Salafist Group claims Algeria bus bomb attack

December 13, 2006 - 0:0
ALGIERS (AFP) -- The Salafist Group for Preaching and Combat (SGPC) on Tuesday claimed an anti-U.S. bombing attack that left one dead and nine wounded, including eight foreigners, at Bouchaoui west of Algiers on Sunday.

An Algerian driver was killed and nine people from Algeria, Britain, Canada, Lebanon and the United States were injured in the attack on buses carrying workers from a company linked to U.S. construction giant Halliburton, the interior ministry said. In a statement put on the main Islamist website, whose authenticity could not be confirmed, the SGPC said: "The mujahedin Sunday carried out a bomb attack on a bus carrying at least 20 crusaders, which caused an undetermined number of dead and wounded, before returning safe and sound to their bases."

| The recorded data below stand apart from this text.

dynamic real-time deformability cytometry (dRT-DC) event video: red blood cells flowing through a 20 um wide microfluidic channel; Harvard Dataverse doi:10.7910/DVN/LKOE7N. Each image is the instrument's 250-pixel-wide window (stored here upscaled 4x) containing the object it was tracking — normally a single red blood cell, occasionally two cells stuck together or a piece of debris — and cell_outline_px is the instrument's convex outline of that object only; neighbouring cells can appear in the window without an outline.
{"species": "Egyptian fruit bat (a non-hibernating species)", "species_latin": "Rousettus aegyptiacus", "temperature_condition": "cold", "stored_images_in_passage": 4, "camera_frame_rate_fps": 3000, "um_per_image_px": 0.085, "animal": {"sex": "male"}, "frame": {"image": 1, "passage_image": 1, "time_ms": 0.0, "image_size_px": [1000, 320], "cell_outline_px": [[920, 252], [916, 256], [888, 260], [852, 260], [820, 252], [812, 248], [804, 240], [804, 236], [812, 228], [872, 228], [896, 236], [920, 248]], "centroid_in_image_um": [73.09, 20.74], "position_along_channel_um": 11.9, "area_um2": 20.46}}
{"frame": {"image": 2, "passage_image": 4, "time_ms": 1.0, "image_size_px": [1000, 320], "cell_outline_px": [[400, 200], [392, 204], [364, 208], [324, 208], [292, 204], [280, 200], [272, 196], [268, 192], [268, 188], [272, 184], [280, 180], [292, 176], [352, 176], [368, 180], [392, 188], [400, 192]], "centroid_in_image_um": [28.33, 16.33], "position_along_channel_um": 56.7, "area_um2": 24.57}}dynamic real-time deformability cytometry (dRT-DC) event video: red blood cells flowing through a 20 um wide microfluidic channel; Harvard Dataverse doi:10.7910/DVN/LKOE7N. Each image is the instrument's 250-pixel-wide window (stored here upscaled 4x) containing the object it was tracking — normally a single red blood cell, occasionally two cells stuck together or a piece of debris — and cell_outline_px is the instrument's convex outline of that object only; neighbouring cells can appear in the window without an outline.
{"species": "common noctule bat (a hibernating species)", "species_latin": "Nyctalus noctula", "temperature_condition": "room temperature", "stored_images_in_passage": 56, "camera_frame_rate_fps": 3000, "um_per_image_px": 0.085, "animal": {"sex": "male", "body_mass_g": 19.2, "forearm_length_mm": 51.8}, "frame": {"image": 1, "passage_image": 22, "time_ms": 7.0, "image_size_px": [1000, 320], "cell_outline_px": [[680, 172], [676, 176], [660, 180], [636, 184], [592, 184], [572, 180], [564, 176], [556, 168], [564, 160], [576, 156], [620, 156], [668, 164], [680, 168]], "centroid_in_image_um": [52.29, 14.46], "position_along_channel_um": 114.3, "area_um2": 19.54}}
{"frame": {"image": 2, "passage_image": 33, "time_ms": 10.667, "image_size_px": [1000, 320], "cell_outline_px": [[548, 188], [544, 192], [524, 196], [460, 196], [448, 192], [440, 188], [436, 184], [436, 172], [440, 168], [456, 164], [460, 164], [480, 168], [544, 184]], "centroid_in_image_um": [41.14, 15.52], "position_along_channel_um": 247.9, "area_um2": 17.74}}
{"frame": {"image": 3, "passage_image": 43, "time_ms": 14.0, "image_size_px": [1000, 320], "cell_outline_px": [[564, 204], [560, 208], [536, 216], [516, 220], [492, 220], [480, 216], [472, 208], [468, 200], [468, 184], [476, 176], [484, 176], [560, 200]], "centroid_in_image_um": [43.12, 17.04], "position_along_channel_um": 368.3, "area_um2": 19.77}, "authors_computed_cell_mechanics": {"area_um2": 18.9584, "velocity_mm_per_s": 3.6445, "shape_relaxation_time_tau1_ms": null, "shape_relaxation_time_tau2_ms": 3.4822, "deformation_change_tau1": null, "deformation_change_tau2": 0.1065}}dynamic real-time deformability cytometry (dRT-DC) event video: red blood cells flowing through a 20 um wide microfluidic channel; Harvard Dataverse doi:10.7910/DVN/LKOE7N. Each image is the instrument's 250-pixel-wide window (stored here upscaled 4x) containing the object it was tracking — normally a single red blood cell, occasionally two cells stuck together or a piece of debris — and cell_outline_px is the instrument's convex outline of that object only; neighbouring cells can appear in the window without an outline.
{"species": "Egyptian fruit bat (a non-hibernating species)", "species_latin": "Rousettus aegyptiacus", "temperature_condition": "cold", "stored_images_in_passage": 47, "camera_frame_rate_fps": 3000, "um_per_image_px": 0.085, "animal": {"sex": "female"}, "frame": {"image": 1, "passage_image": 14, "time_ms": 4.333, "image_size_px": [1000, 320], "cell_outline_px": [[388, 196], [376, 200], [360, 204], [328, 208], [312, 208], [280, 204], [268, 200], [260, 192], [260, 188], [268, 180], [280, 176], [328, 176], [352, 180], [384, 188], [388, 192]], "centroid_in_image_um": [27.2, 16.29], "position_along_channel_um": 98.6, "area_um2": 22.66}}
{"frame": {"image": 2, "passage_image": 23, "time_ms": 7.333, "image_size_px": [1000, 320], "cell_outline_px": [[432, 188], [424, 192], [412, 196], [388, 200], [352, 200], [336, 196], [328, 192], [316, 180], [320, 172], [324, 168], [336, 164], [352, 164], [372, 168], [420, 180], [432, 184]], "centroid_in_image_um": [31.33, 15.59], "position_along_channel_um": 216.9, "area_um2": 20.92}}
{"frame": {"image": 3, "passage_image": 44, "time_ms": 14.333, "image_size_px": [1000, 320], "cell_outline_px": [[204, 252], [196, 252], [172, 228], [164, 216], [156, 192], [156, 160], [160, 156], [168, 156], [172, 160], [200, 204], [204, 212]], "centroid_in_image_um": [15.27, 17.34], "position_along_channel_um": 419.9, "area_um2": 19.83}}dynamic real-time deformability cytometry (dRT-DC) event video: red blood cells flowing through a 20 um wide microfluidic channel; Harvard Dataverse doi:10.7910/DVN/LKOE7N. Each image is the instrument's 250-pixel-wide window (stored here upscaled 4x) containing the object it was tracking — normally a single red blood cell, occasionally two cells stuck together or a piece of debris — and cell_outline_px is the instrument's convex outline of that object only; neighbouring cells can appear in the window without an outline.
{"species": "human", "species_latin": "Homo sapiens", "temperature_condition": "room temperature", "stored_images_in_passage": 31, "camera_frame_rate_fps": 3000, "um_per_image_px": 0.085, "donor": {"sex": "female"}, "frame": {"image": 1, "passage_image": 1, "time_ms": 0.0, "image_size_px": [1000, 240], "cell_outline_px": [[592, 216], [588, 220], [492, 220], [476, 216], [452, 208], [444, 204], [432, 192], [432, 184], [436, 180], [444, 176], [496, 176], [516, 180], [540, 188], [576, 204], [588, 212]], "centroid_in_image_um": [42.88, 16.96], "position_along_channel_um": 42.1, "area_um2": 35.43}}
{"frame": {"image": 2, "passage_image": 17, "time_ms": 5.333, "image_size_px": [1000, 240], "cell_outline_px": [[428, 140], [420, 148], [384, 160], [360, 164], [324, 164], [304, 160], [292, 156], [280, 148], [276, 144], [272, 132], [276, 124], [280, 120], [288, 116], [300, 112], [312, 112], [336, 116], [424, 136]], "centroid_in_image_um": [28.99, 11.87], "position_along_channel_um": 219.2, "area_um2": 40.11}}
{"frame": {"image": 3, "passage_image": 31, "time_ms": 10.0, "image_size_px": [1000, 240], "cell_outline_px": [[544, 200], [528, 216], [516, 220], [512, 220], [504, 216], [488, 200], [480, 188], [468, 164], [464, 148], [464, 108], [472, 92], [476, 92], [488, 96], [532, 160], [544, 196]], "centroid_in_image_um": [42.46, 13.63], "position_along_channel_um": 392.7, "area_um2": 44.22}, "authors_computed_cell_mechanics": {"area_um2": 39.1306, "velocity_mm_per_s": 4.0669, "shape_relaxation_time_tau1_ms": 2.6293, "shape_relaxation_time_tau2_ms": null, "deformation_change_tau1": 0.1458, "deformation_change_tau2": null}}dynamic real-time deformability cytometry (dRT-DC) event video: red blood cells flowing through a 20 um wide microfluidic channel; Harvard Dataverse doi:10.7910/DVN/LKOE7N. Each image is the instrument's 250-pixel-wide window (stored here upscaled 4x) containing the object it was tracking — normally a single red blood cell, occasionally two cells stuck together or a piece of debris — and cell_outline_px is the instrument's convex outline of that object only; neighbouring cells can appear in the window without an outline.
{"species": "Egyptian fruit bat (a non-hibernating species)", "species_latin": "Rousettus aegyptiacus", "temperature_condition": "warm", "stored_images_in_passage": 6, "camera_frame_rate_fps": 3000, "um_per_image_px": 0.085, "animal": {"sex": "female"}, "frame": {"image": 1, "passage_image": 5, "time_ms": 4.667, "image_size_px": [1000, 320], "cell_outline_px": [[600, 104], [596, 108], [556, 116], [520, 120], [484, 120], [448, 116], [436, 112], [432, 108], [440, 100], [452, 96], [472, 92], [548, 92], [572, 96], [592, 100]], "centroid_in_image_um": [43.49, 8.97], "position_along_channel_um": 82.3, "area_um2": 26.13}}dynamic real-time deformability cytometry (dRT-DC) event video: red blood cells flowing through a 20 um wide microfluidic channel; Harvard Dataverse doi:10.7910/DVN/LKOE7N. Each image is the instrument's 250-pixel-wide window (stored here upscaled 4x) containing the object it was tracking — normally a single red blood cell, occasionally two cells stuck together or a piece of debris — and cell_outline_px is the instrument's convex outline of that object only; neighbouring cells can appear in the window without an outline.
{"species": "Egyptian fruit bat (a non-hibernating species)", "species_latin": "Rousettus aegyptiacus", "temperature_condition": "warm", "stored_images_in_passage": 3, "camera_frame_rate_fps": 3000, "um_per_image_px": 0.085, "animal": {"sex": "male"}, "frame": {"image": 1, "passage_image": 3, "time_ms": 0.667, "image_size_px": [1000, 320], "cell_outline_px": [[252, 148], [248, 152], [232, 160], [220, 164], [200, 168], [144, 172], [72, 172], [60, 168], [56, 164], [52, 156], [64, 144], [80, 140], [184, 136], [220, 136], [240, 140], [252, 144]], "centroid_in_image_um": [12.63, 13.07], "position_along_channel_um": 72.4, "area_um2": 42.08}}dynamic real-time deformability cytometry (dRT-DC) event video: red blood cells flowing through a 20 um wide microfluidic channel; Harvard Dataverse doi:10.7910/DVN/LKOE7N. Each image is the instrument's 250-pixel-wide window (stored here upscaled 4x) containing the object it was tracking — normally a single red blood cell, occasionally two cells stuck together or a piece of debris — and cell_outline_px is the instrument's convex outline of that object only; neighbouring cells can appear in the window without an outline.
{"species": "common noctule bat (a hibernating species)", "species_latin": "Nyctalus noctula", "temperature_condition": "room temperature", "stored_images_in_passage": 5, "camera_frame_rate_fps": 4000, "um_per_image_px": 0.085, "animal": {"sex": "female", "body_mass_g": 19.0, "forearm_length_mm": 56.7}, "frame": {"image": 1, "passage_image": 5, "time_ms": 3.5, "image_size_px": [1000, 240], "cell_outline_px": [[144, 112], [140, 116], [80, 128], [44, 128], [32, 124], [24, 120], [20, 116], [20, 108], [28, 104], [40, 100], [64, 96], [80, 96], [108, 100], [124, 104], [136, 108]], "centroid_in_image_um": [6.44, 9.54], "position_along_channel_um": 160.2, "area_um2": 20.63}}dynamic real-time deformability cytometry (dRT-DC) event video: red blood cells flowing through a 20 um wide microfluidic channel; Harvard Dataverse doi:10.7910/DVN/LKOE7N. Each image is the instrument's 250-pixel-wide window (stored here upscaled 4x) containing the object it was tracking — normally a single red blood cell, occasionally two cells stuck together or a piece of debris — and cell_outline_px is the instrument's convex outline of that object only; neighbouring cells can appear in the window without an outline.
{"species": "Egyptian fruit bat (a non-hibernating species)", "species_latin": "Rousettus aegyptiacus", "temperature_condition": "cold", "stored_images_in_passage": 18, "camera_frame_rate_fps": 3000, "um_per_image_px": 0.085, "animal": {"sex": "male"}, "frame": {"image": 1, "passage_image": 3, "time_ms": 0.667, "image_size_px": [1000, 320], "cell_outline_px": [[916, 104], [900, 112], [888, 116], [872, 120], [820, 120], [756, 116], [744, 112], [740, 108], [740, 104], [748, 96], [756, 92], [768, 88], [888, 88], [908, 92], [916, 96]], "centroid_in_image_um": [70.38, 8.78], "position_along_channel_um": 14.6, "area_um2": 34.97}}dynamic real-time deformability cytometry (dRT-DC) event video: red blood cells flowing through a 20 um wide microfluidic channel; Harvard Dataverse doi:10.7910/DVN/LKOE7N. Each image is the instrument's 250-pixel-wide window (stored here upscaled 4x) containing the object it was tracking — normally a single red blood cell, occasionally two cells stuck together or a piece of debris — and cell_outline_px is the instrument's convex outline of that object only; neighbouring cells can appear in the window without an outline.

The operation, called "Conquest of Bouchaoui", was "a modest present to all our mujahedin brothers who are subjected to the pangs of the new crusade against Islam," the statement said. The group also called on Algerian Muslims to "stay away from the interests of the infidels to avoid being hit during attacks against the crusaders."

Staff from the American construction company Brown Root and Condor were returning to their hotel on the Algerian coast when they were hit by a homemade bomb west of Algiers, the ministry reported.

The official statement said that one American, four Britons, two Lebanese, a Canadian and an Algerian were injured.

A statement from the Foreign Office in London, however, gave a lower British casualty toll.

The SGPC affiliated itself with Osama bin Laden's Al-Qaeda terror group in September. The move was officially announced on September 11 by Al-Qaeda number two Ayman al-Zawahiri.